Thursday, January 21, 2010

Letter from a fan.

Dear Mr A. Puppet.

I am disappointed that your hiatus has lasted so long. Recently, whilst trawling the information superhighway, I came across a really rough patch of boredom. I sought solace in the comfort and wisdom of your celebrity blog, only to be cast out amongst the bitter nasturtiums of an un-updated web page. Keep it fresh Mr A. Puppet, we're all riding your coat-tails with our mixed metaphors.

Love,

A. P. Servant.


Dear Puppet Fan #2654,

I apologise for the lack of puppet-related activity on the internet recently. If you cast a look further down my blog you will see that on Sunday I reported I was suffering from a very serious infliction known as Swimmer's Ear. Sure, you will hear of a few wowsers here and there brushing this condition aside as merely an "ear ache". I thumb my nose at you, wowsers! I can assure you, Puppet Servant, I'm a very sick boy. The last few days for Angry Puppet have involved a lot of darkened rooms and bed pans, gentle sobbing and ringing a little maid's bell so my PR team could fetch me flat lemonades and chicken noodle soups. Please believe me when I tell you that Swimmer's Ear is no walk in the park.

Anyhoodle, it seems the worst of it is behind me. Today I managed to muster the strength to hit the "On" button of my laptop. But even that drained me of energy, and so I am presently dictating this entry to PR team member Richard, whilst PR team member Jenny fans me with a palm leaf. Whether I shall ever regain 100% of my strength is yet to be determined. Baby steps, I suppose.

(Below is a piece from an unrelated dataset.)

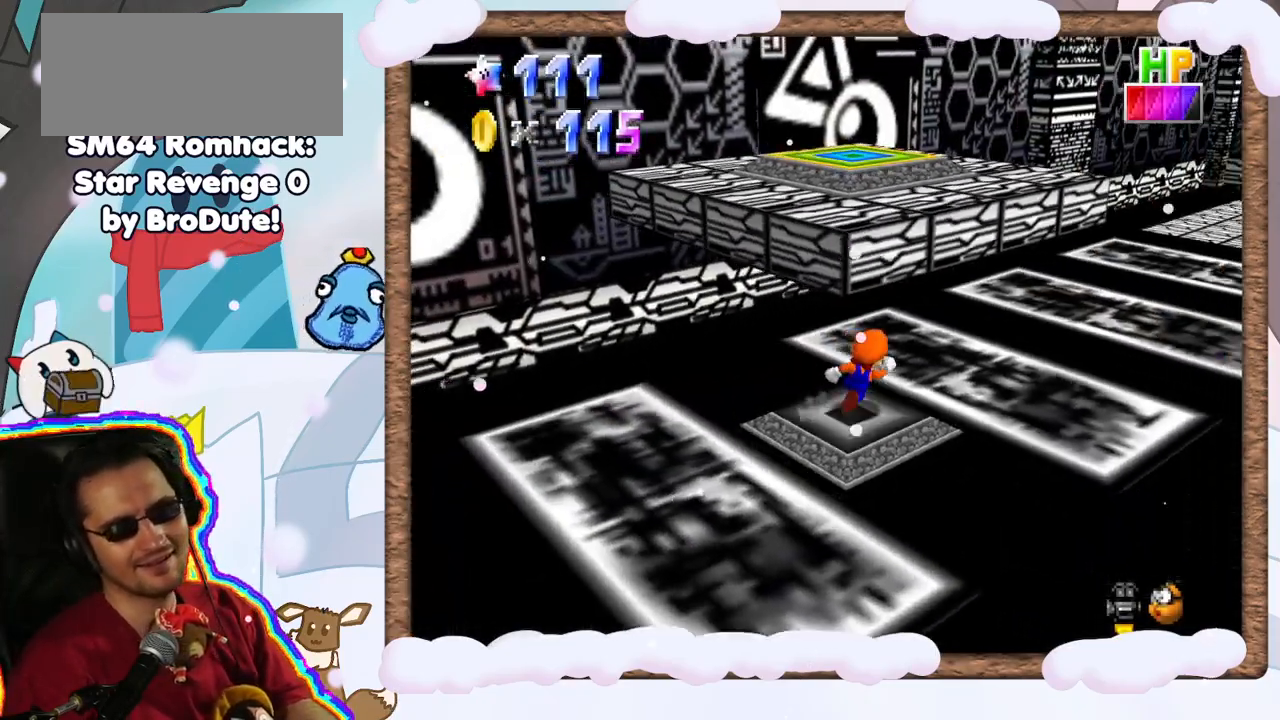
{"dt_ms": 500, "buttons": [], "left_stick": "up-right", "events": [[67, "left_stick", "up-right"], [100, "C_LEFT", "up"]]}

Oh, also, I was suffering from a spot of Puppet's Block. Luckily you wrote me your email, and thus, gave me something to talk about. So kudos to you-dos! As token of my appreciation, Puppet Servant, I will be sending you a 5% Off coupon for any of the fantastic T Shirts in our merch range**.

Live large. Til next time,

- Angry Puppet. 

**Not to be used in conjunction with any other offer. Angry Puppet reserves the right to retract his 5% Off coupon if he decides you look gangly, awkward, or just plain silly in one of his T Shirts. Angry Puppet does not wish for his face to be associated with such sartorial tomfoolery.